> **PROVIDED PASSAGE**
The Barber of Cranbrook (Mitt Scissorhands)
Posted by John Cassidy
Friday, May 11, 2012
Day two of the great Mitt Scissorhands scandal, and the campaign hack pack remains consumed. In my occasional role as an unpaid provider of unsolicited advice to both Presidential candidates, here is an urgent action memo addressed to the Barber of Cranbrook.
My oh my, Mitt: what another fine mess you’ve gotten yourself into. By going on the radio yesterday morning and insisting, once again, that you couldn’t remember how, back in high school, you and some pals pinned to the ground a student from the year below you who later came out as gay, hacking off his bleached-blond bangs, you’ve transformed what would have been a one-day or two-day story into a media feeding frenzy.

> **REQUIREMENT 1**
Shorten the paragraph of the Mitt Scissorhands column that begins "Day two of the great" and keep its main facts.
> **REQUIREMENT 2**
Carry the Mitt Scissorhands column further, continuing the memo after its last sentence.

> **PROVIDED DATA**
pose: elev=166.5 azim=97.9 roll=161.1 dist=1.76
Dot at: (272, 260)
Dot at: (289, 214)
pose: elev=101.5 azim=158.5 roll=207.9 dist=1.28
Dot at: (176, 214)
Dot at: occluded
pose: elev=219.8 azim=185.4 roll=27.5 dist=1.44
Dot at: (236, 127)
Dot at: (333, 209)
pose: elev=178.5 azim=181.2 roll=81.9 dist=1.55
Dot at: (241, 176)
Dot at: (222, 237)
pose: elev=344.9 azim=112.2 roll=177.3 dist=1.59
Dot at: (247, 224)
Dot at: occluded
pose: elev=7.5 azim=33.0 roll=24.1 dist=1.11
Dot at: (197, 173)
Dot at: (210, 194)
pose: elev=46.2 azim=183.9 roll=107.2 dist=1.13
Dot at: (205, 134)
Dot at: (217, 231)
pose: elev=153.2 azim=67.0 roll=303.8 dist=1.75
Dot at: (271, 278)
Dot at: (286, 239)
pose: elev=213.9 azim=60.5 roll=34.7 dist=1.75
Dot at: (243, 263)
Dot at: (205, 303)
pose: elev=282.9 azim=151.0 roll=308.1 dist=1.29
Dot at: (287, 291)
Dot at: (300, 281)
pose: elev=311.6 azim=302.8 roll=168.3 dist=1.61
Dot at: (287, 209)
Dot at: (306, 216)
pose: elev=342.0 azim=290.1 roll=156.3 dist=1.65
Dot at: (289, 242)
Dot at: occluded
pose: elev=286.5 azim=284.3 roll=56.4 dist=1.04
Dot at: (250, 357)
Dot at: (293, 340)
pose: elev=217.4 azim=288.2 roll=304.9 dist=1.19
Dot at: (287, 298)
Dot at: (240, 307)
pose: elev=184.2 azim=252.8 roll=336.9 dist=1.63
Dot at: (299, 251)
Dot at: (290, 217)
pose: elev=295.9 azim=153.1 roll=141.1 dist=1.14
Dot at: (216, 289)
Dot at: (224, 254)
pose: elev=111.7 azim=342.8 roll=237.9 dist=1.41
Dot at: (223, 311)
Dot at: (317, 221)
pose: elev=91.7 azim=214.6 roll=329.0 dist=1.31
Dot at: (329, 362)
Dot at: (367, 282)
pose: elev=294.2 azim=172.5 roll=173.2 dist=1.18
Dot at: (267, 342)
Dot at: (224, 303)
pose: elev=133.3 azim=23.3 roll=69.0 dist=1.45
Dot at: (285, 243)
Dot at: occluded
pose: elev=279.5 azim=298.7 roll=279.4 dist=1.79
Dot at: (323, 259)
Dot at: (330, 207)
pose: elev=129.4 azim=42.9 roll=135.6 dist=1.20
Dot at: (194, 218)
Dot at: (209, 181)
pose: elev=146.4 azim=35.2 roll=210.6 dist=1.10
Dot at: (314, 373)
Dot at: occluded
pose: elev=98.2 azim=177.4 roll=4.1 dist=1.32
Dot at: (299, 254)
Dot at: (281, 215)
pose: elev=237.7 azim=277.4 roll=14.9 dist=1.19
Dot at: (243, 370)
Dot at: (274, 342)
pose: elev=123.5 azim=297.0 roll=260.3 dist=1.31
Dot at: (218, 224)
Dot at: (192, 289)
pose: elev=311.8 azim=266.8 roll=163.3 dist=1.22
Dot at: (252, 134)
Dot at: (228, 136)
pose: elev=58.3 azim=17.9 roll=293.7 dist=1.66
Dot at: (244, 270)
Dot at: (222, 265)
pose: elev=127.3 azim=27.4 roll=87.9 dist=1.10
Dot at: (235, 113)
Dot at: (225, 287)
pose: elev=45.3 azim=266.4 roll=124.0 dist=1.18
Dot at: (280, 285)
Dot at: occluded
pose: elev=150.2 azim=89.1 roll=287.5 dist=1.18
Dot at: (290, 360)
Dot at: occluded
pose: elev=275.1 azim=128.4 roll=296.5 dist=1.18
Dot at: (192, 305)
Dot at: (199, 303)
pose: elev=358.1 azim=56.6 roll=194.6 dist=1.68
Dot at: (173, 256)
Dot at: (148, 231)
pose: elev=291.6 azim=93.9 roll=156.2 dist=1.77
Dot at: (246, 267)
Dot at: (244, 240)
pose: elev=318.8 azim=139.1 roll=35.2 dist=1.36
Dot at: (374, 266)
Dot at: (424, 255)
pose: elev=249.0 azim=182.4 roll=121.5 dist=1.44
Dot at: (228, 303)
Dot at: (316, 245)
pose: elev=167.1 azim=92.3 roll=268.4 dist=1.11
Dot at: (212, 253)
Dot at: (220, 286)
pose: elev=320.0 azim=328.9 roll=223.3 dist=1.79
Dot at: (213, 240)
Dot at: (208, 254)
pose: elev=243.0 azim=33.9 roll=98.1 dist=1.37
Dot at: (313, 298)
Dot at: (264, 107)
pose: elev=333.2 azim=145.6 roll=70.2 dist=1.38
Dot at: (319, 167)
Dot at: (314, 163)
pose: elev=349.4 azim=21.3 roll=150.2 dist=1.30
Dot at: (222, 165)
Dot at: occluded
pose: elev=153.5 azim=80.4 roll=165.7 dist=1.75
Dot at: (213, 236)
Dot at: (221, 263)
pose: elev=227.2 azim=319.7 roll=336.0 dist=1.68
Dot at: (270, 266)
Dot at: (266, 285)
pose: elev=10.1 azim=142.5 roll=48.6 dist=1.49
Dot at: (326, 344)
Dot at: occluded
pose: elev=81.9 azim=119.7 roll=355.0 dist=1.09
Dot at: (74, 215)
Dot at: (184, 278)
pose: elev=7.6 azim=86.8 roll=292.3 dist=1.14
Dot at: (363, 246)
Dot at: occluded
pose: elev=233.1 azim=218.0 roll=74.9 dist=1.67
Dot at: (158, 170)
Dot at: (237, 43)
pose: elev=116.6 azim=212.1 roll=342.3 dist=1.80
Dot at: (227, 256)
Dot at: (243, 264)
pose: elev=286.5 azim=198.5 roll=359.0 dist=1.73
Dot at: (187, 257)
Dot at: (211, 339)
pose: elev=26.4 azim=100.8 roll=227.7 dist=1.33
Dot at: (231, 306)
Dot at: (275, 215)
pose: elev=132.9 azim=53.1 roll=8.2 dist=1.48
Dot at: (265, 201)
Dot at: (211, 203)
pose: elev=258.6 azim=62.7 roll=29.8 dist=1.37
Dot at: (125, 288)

> **OUTPUT 1**
On the second day of the Mitt Scissorhands scandal, campaign reporters are still absorbed by it. As an occasional unpaid, unsolicited adviser to both Presidential candidates, the writer offers an urgent action memo to the Barber of Cranbrook.

> **OUTPUT 2**
The actual hair-shearing incident, first revealed in a long and detailed story by the Washington Post’s Jason Horowitz, was forty-seven years old and unlikely to do you any great or lasting damage. To be sure, the details of how the victim of the attack, a sensitive boy called John Lauber, cried out in vain for help, made you look like a nasty high-school bully. And the timing of publication—a day after President Obama had come out in favor of gay marriage—was awkward. But heck, you were only eighteen when this all happened. With an apology from you to Lauber’s family and an acknowledgement that what you and your classmates did was cruel and malicious, something that you’ve come to regret over the years, most Americans would have been willing to write off the whole thing as a youthful misdemeanor.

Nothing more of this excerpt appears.